İmam Sadık (a.s) bir hadisinde şöyle buyuruyor:

"Çocuğun yiyeceği, annenin yiyip içtiği şeylerden temin olur." (5)

   Annenin Yiyeceğinin Ceninin Ahlakındaki Tesirleri

    Annenin hamilelik dönemindeki beslenme durumunun hatta çocuğun ahlak, zihin ve zekası üzerinde bile çok tesiri vardır. Zira çocuğun sinirleri ve beyni annenin yiyeceğinden meydana gelmektedir Her yemeğin kendine has bir eseri vardır. İslam da anne yiyeceğinin çocuğunun gelişmesinde etkili olduğu konusunda değinmiştir. Örneğin:

Peygamber efendimiz buyuruyor ki: "Hamile kadınlar, çocukları iyi ahlaklı ve sabırlı olması için hamileliğin son aylarında hurma yesinler."(6)

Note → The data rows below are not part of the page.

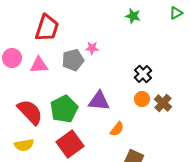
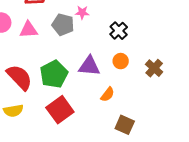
gray pentagon: (73, 60) -> (63, 25), turned 30
black cross: (143, 74) -> (119, 31), moved
orange circle: (142, 99) -> (121, 61), moved

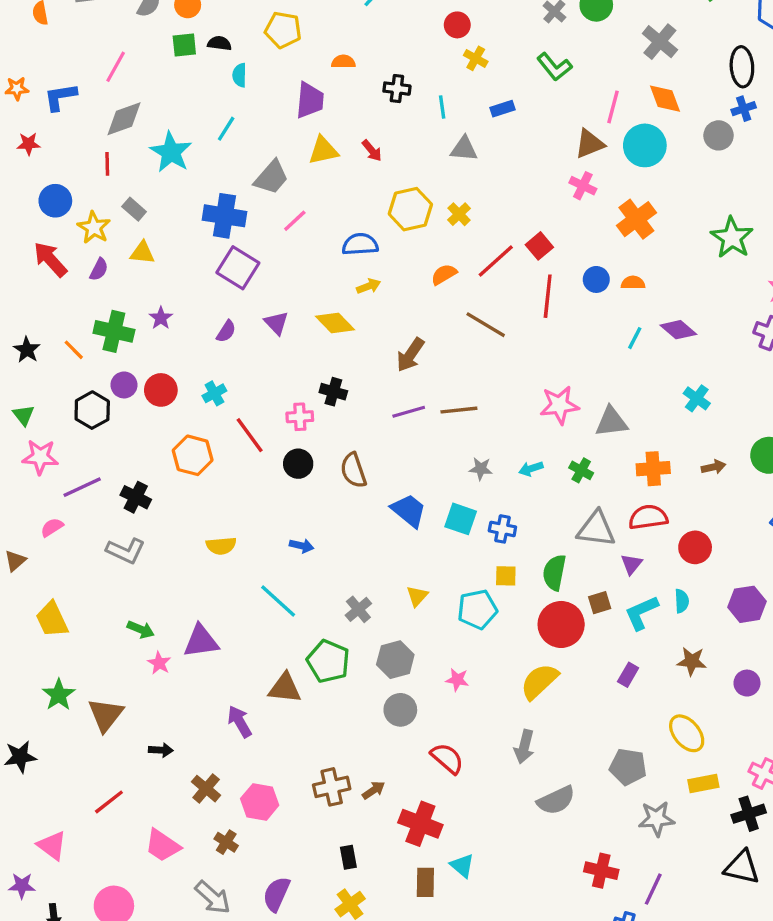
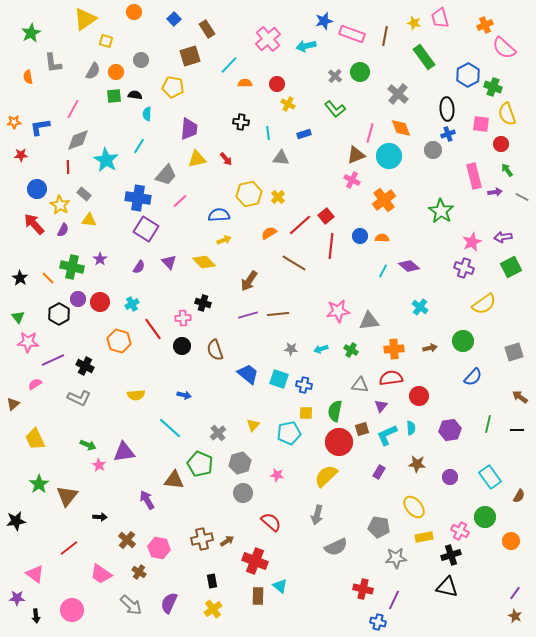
orange semicircle: (343, 62) -> (245, 83), moved
gray triangle: (596, 529) -> (360, 385), size x0.7

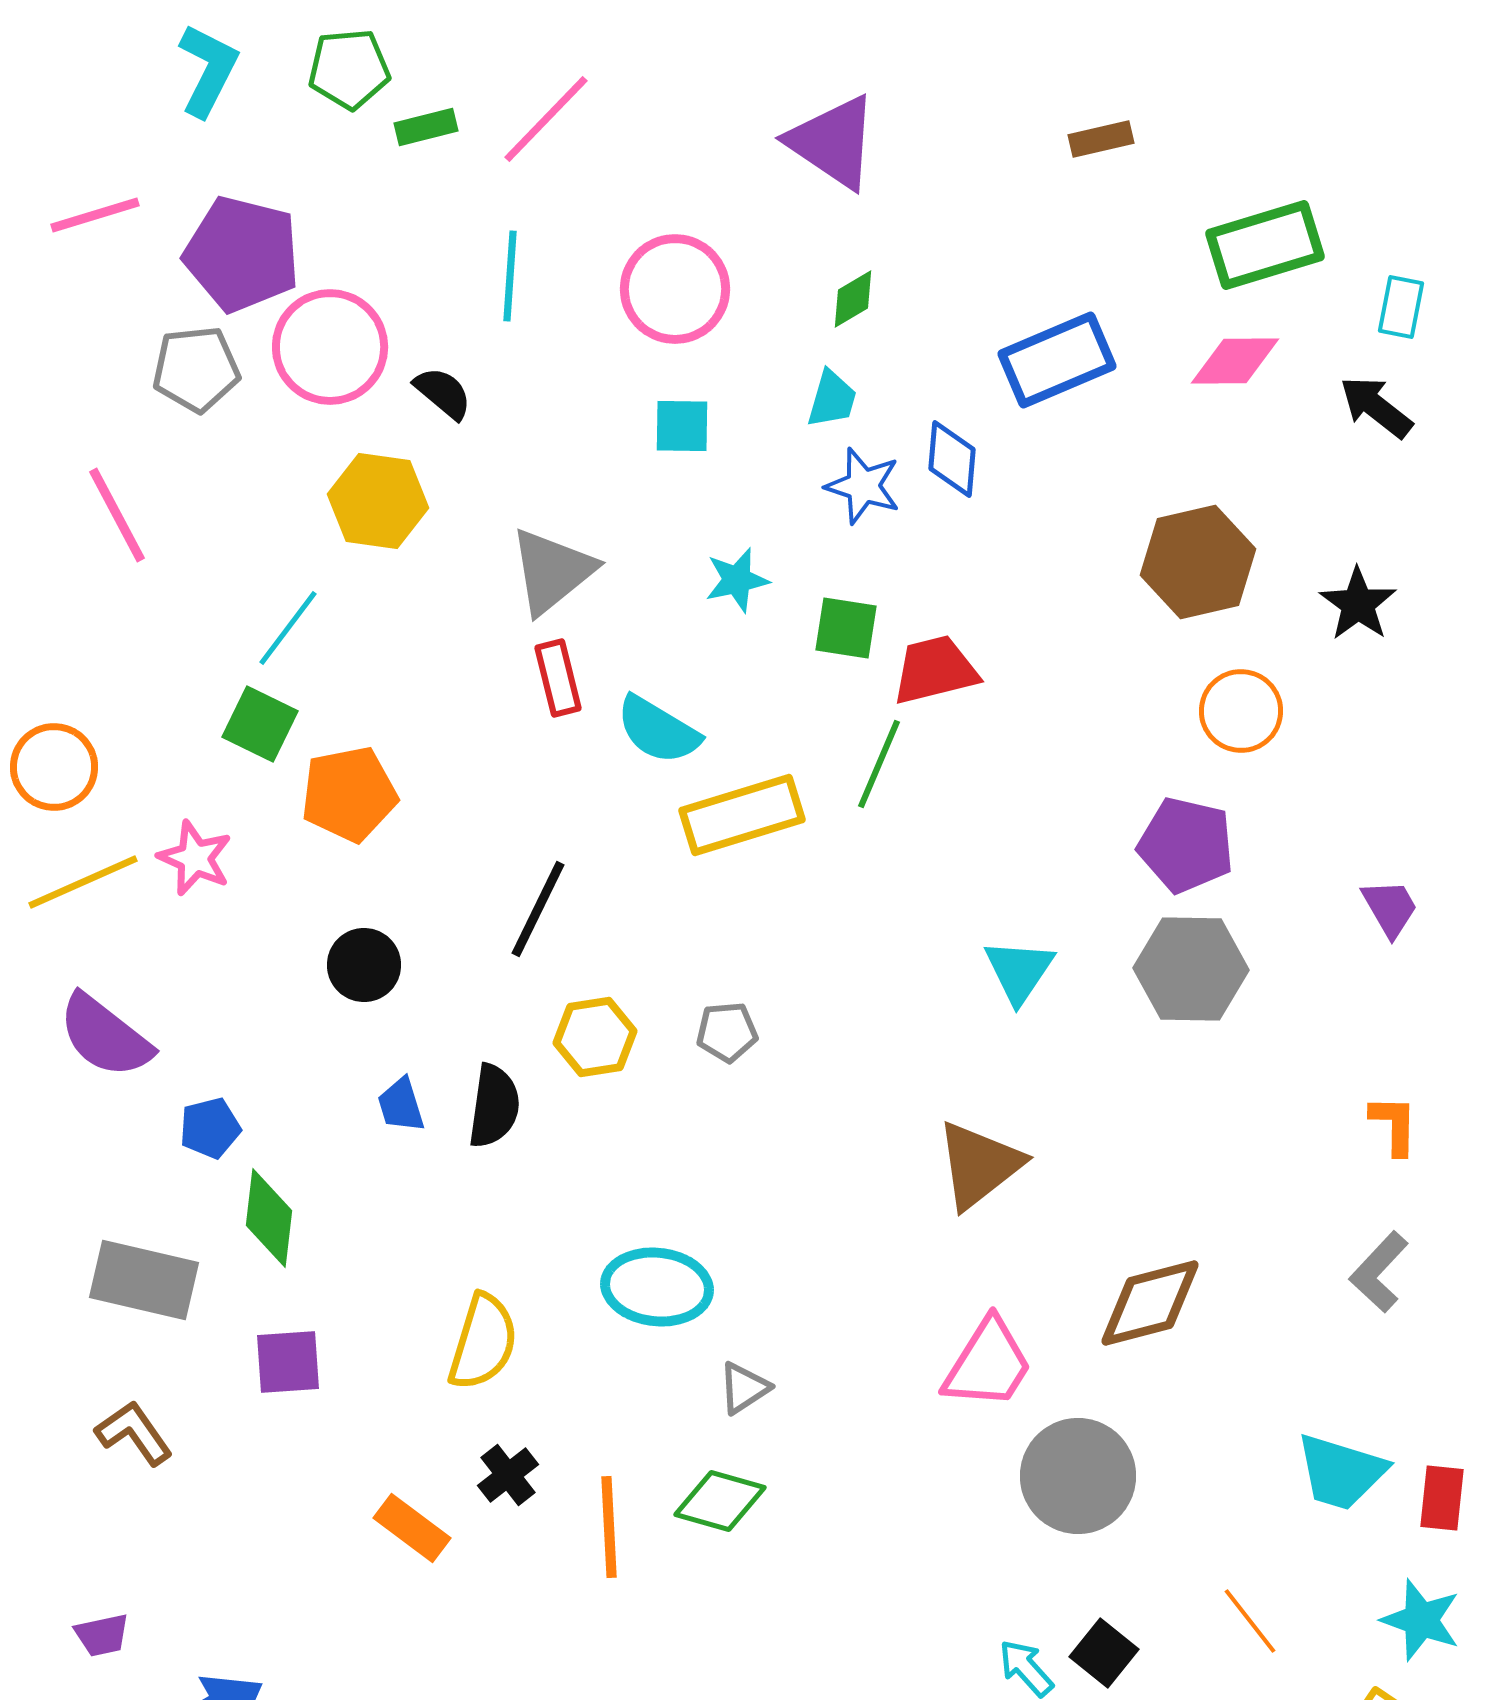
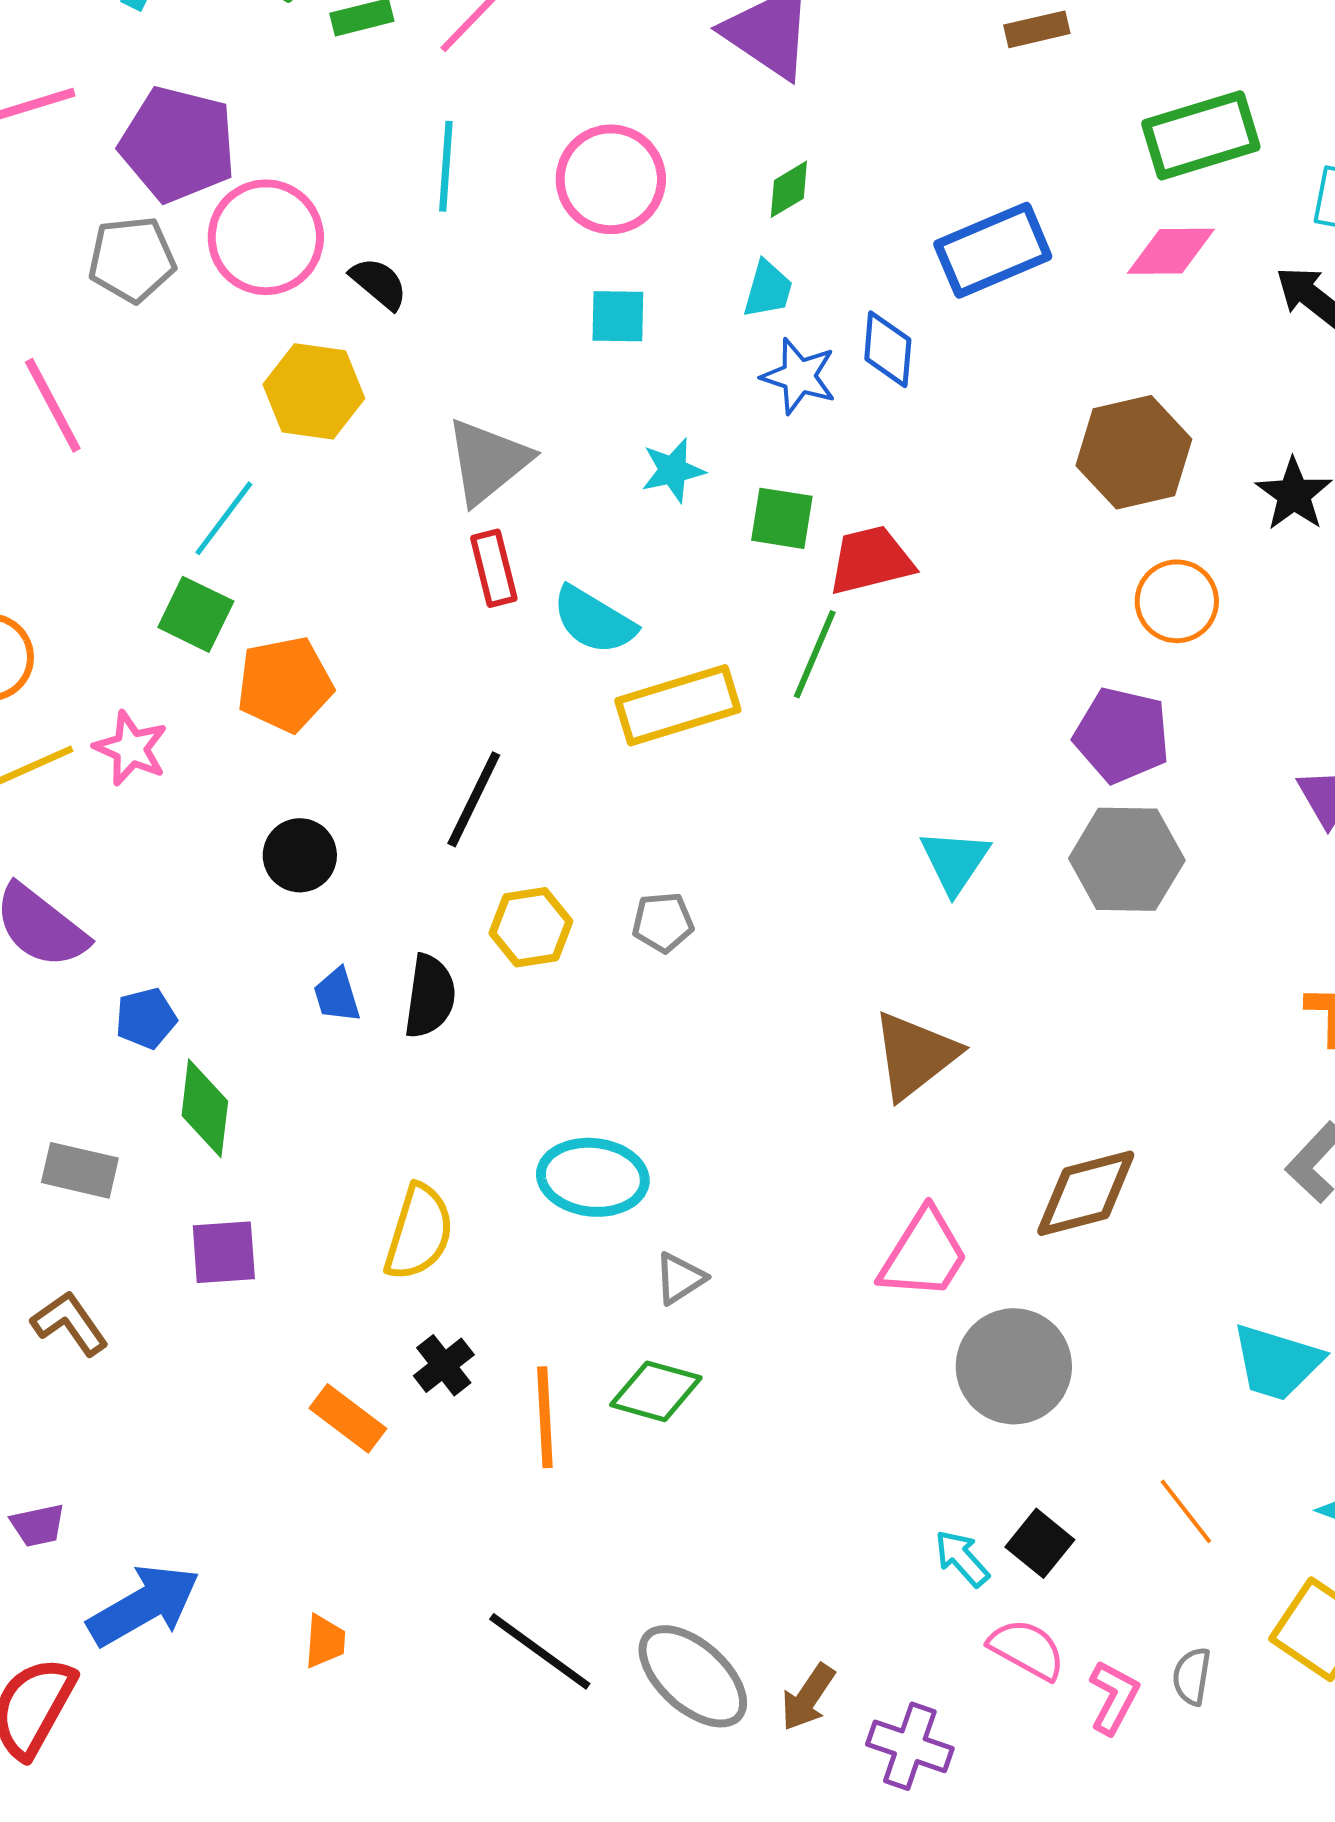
gray rectangle: (144, 1280) -> (80, 1170), size x0.7

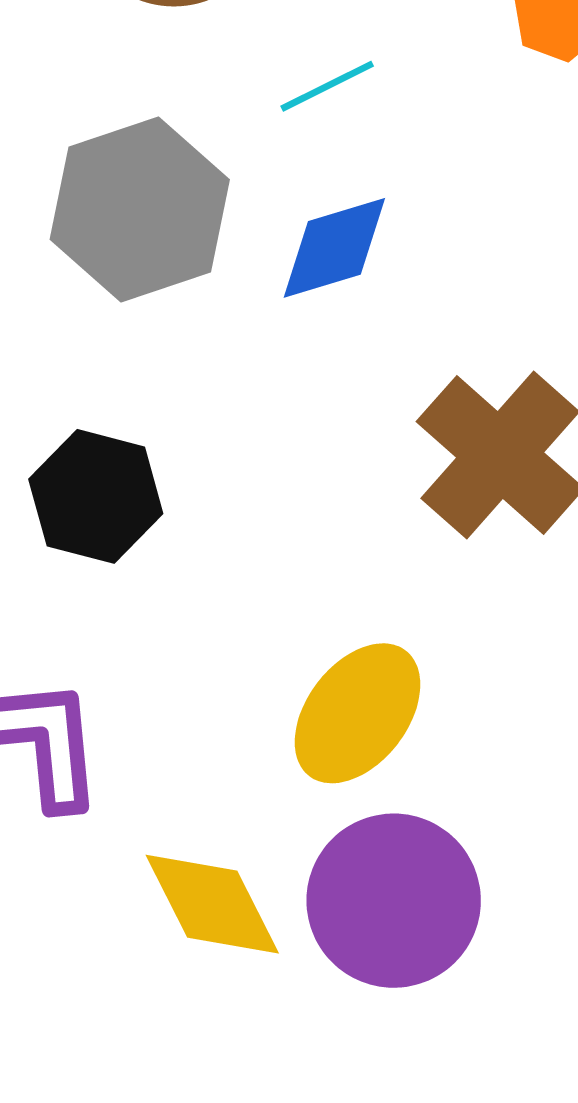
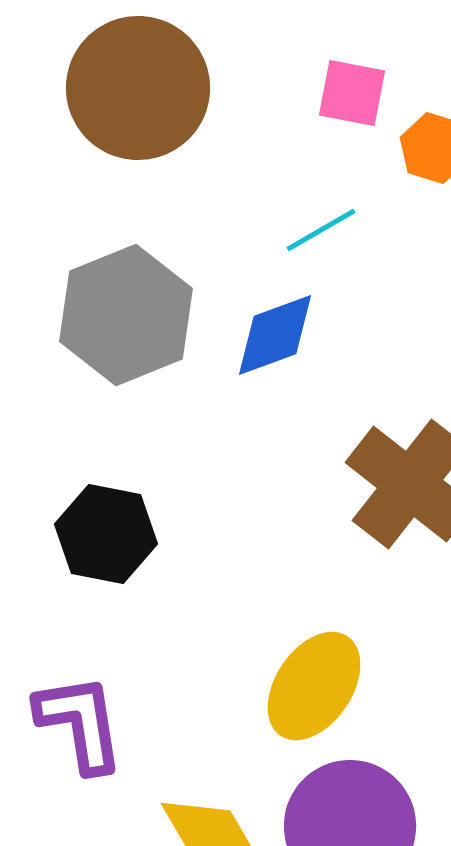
cyan line: (327, 86) -> (321, 230), moved

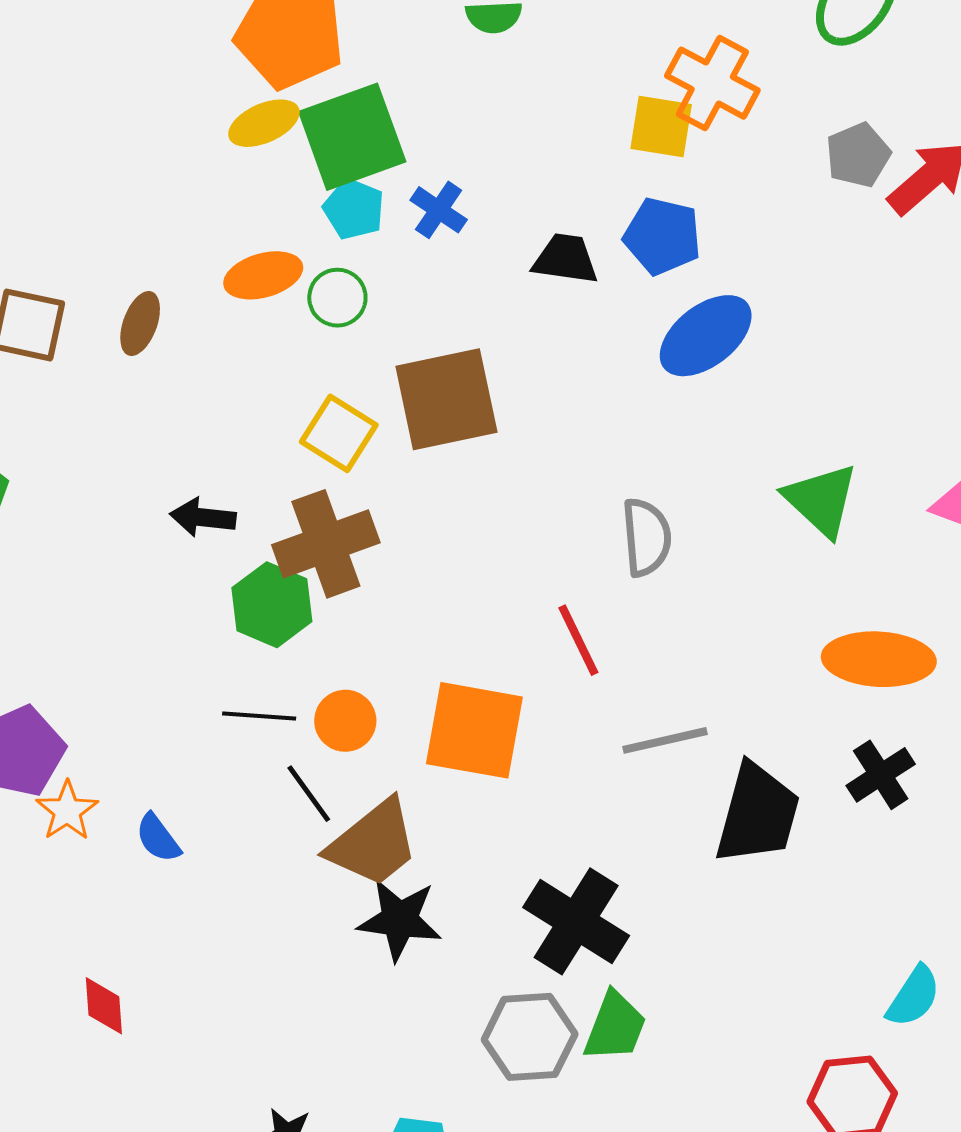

    Başka bir yerde de buyuruyor ki: "Hamile kadınlara, çocuklarının iyi ahlâklı olmaları için ayva yemelerini tavsiye edin." (7)

    İmam Rıza (a.s) şöyle buyuruyor: "Ayva yemek akıl ve zekayı fazlalaştırır." (8)

    Resulullah’tan (s.a.a) şöyle nakledilir: "Kavun yiyen hamile kadının çocuğu iyi ahlâklı ve güzel olur." (9)

----------------------------------------------------

(1)- Behdaşt-i Cismi ve Revani-i Kudek, s.62.

(2)- İ’caz-ı Horakiha, s.220.

(3)- Biyografi-i Piş ez Tevellüd, s.182.

(4)- Revanşinasi-i Kudek, s.190.

(5)- Bihar-ul Envar, c.60, s.343.

(6)- Mustedrek-ul Vesail, c.3, s.113.

(7)- Mustedrek-ul Vesail, c.3, s.116.

(8)- Mekarim.

(9)- Mustedrek-ul Vesail, c.2, s.635.